**WORK TASK:**
Tally up the lines in the material where the word "Saldo" appears, then give the total and nothing else.

**ENTRIES SUPPLIED:**

───

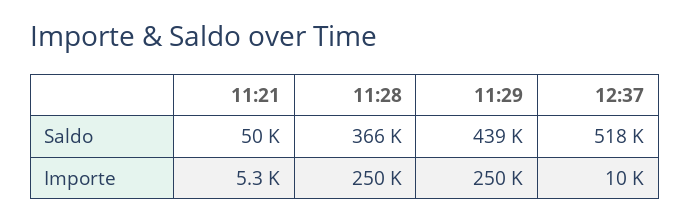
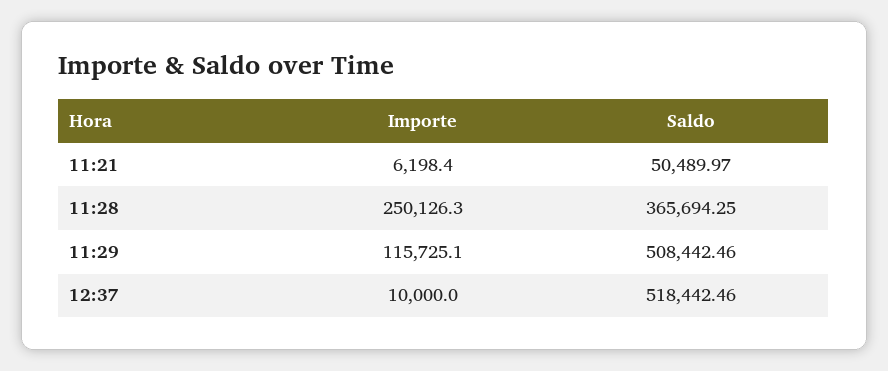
  {
    "11:21": {
      "Saldo": 50489.97,
-     "Importe": 5300
+     "Importe": 6198.4
    },
    "11:28": {
      "Saldo": 365694.25,
      "Importe": 250126.3
    },
    "11:29": {
-     "Saldo": 439000,
+     "Saldo": 508442.46,
-     "Importe": 250000
+     "Importe": 115725.1
    },
    "12:37": {
      "Saldo": 518442.46,
      "Importe": 10000
    }
  }

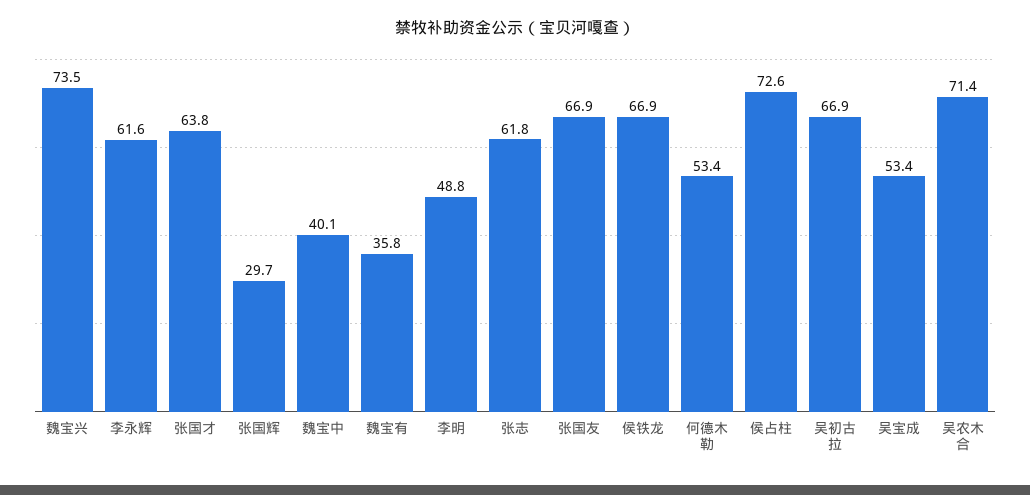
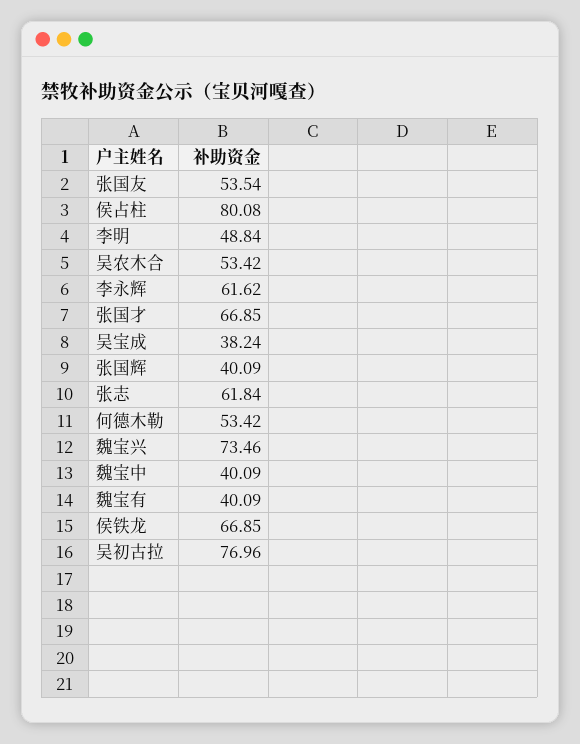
  {
    "魏宝兴": 73.46,
    "李永辉": 61.62,
-   "张国才": 63.8,
+   "张国才": 66.85,
-   "张国辉": 29.7,
+   "张国辉": 40.09,
    "魏宝中": 40.09,
-   "魏宝有": 35.8,
+   "魏宝有": 40.09,
    "李明": 48.84,
    "张志": 61.84,
-   "张国友": 66.9,
+   "张国友": 53.54,
    "侯铁龙": 66.85,
    "何德木勒": 53.42,
-   "侯占柱": 72.6,
+   "侯占柱": 80.08,
-   "吴初古拉": 66.9,
+   "吴初古拉": 76.96,
-   "吴宝成": 53.4,
+   "吴宝成": 38.24,
-   "吴农木合": 71.4
+   "吴农木合": 53.42
  }

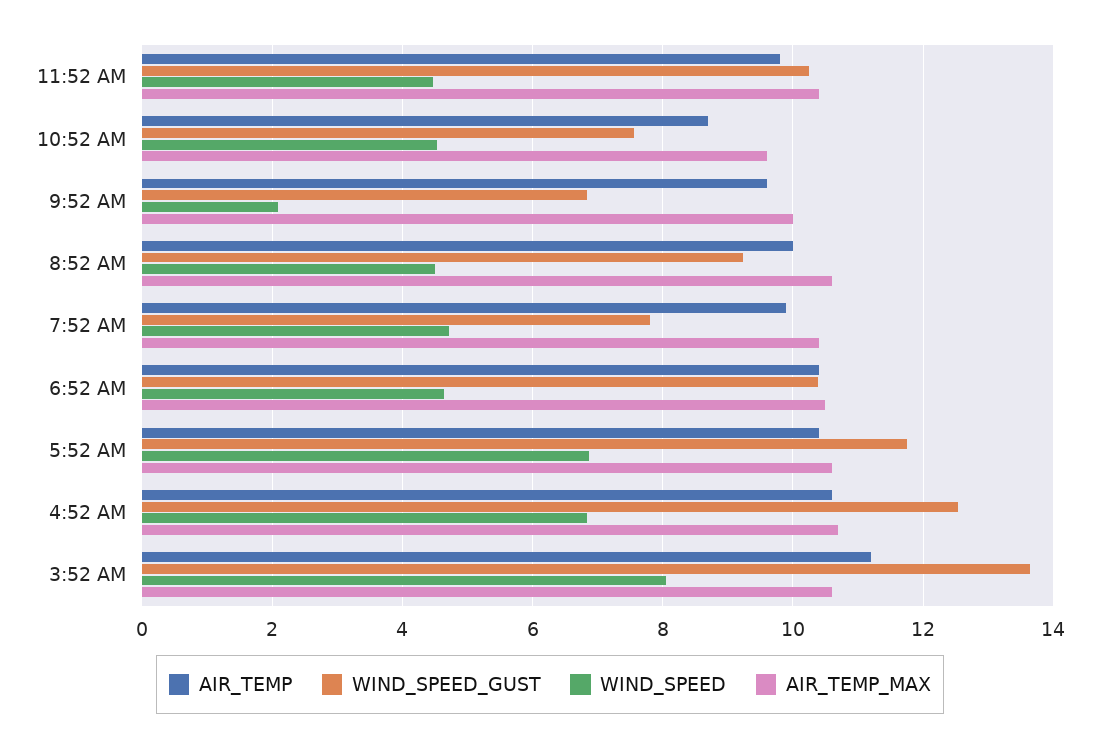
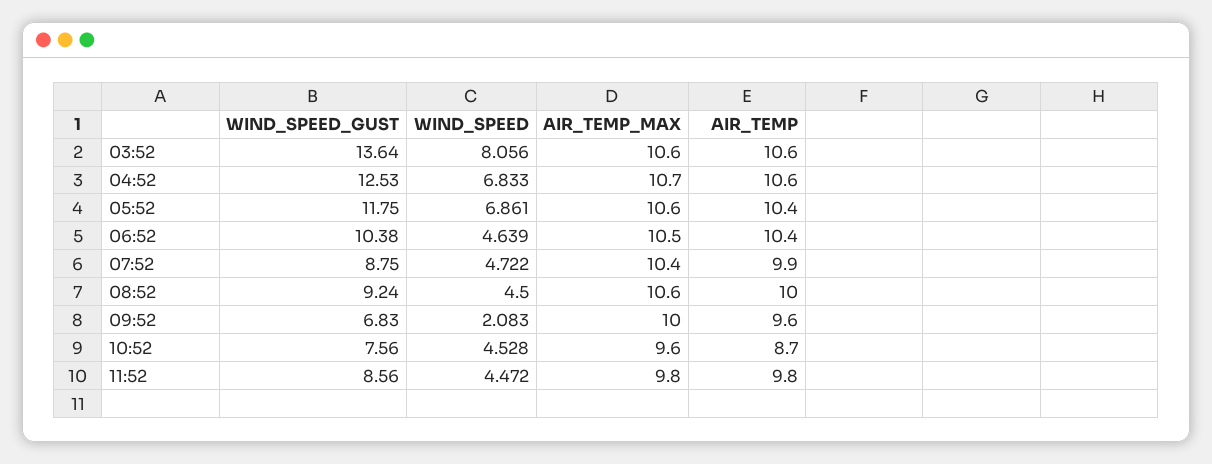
  {
    "AIR_TEMP": {
      "11:52 AM": 9.8,
      "10:52 AM": 8.7,
      "9:52 AM": 9.6,
      "8:52 AM": 10,
      "7:52 AM": 9.9,
      "6:52 AM": 10.4,
      "5:52 AM": 10.4,
      "4:52 AM": 10.6,
-     "3:52 AM": 11.2
+     "3:52 AM": 10.6
    },
    "WIND_SPEED_GUST": {
-     "11:52 AM": 10.2,
+     "11:52 AM": 8.56,
      "10:52 AM": 7.56,
      "9:52 AM": 6.83,
      "8:52 AM": 9.24,
-     "7:52 AM": 7.8,
+     "7:52 AM": 8.75,
      "6:52 AM": 10.38,
      "5:52 AM": 11.75,
      "4:52 AM": 12.53,
      "3:52 AM": 13.64
    },
    "WIND_SPEED": {
      "11:52 AM": 4.472,
      "10:52 AM": 4.528,
      "9:52 AM": 2.083,
      "8:52 AM": 4.5,
      "7:52 AM": 4.722,
      "6:52 AM": 4.639,
      "5:52 AM": 6.861,
      "4:52 AM": 6.833,
      "3:52 AM": 8.056
    },
    "AIR_TEMP_MAX": {
-     "11:52 AM": 10.4,
+     "11:52 AM": 9.8,
      "10:52 AM": 9.6,
      "9:52 AM": 10,
      "8:52 AM": 10.6,
      "7:52 AM": 10.4,
      "6:52 AM": 10.5,
      "5:52 AM": 10.6,
      "4:52 AM": 10.7,
      "3:52 AM": 10.6
    }
  }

───

**ANSWER:**
5